Rabbi Moshe Feinstein (in a teshuva of 1976):
The sole criterion of death is total cessation of spontaneous respiration. In a patient representing the clinical picture of death, i.e. no signs of life such as movements or response to stimuli, the total cessation of independent respiration is an absolute proof that death has occurred.
When can organs be harvested? When there is no longer spontaneous respiration? No spontaneous heart rate? No brain activity?
Rabbi J. David Bleich has been the chief critic to brain death as the determining factor. He argues that only true decapitation can be a determinant of death or total destruction of the brain, otherwise we must use the original criteria, respirator and cardiac arrest. (And decapitation must be physical decapitation, not physiological "decapitation".)
With modern resuscitation techniques, cessation of breathing or cardiac activity is no longer necessarily a determinant of death.
The Uniform Determination of Death Act (put forth by the AMA and the American Bar Association) states: An individual who has sustained either 1) irreversible cessation of circulatory and respiratory functions, or 2) irreversible cessation of all functions of the entire brain, including the brain stem is dead.
[The Halachic Organ Donor Society cites both rabbis who pasken cessation of respiration and those who pasken brain death as termination of life, and their organ donor cards list both options, with a tick mark next to the one you selected.]
Organ donation should be only for the purpose of saving a life, not for storage or research.
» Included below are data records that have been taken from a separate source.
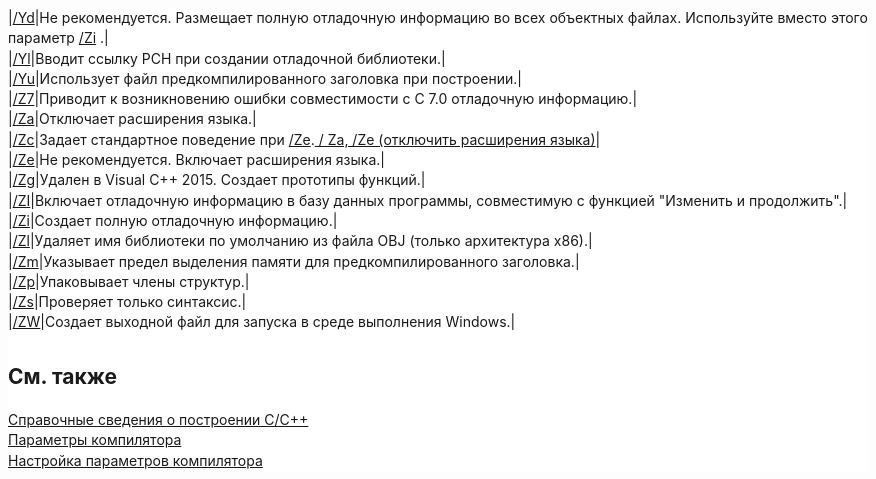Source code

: |[/Yd](../../build/reference/yd-place-debug-information-in-object-file.md)|Не рекомендуется. Размещает полную отладочную информацию во всех объектных файлах. Используйте вместо этого параметр [/Zi](../../build/reference/z7-zi-zi-debug-information-format.md) .|  
|[/Yl](../../build/reference/yl-inject-pch-reference-for-debug-library.md)|Вводит ссылку PCH при создании отладочной библиотеки.|  
|[/Yu](../../build/reference/yu-use-precompiled-header-file.md)|Использует файл предкомпилированного заголовка при построении.|  
|[/Z7](../../build/reference/z7-zi-zi-debug-information-format.md)|Приводит к возникновению ошибки совместимости с C 7.0 отладочную информацию.|  
|[/Za](../../build/reference/za-ze-disable-language-extensions.md)|Отключает расширения языка.|  
|[/Zc](../../build/reference/zc-conformance.md)|Задает стандартное поведение при [/Ze](../../build/reference/za-ze-disable-language-extensions.md).[ / Za, /Ze (отключить расширения языка)](../../build/reference/za-ze-disable-language-extensions.md)|  
|[/Ze](../../build/reference/za-ze-disable-language-extensions.md)|Не рекомендуется. Включает расширения языка.|  
|[/Zg](../../build/reference/zg-generate-function-prototypes.md)|Удален в Visual C++ 2015. Создает прототипы функций.|  
|[/ZI](../../build/reference/z7-zi-zi-debug-information-format.md)|Включает отладочную информацию в базу данных программы, совместимую с функцией "Изменить и продолжить".|  
|[/Zi](../../build/reference/z7-zi-zi-debug-information-format.md)|Создает полную отладочную информацию.|  
|[/Zl](../../build/reference/zl-omit-default-library-name.md)|Удаляет имя библиотеки по умолчанию из файла OBJ (только архитектура x86).|  
|[/Zm](../../build/reference/zm-specify-precompiled-header-memory-allocation-limit.md)|Указывает предел выделения памяти для предкомпилированного заголовка.|  
|[/Zp](../../build/reference/zp-struct-member-alignment.md)|Упаковывает члены структур.|  
|[/Zs](../../build/reference/zs-syntax-check-only.md)|Проверяет только синтаксис.|  
|[/ZW](../../build/reference/zw-windows-runtime-compilation.md)|Создает выходной файл для запуска в среде выполнения Windows.|  
  
## <a name="see-also"></a>См. также  
 [Справочные сведения о построении C/C++](../../build/reference/c-cpp-building-reference.md)   
 [Параметры компилятора](../../build/reference/compiler-options.md)   
 [Настройка параметров компилятора](../../build/reference/setting-compiler-options.md)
Audience member: Britain has one of the lowest organ donor rates in the developed world. One of the major problems is 40-50% refusal by relatives. How can organ donation be promoted?
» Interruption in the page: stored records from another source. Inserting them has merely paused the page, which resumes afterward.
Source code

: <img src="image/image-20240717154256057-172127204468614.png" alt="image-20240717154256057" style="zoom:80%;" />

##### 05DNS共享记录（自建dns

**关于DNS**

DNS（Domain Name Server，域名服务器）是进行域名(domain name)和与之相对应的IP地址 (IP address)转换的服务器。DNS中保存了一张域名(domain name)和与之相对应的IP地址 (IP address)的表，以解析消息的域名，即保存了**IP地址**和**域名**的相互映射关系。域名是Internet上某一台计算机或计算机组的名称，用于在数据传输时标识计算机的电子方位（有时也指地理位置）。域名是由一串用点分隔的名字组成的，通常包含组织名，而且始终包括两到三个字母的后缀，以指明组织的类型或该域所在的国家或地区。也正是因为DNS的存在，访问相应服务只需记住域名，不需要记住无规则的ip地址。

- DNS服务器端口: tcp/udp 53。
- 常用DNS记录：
Attitudes have changed in recent years, and even the most frum communities are now in favour of it.
It's giving the best gift you can have; and allows a part of you to live on.
Making sure your relatives know you are on the register decreases refusal by relatives to 30%.
Nowadays you get an opt-in option when applying for a driving licence.
[Lastly, I can't leave this subject without plugging the Halachic Organ Donor Society.]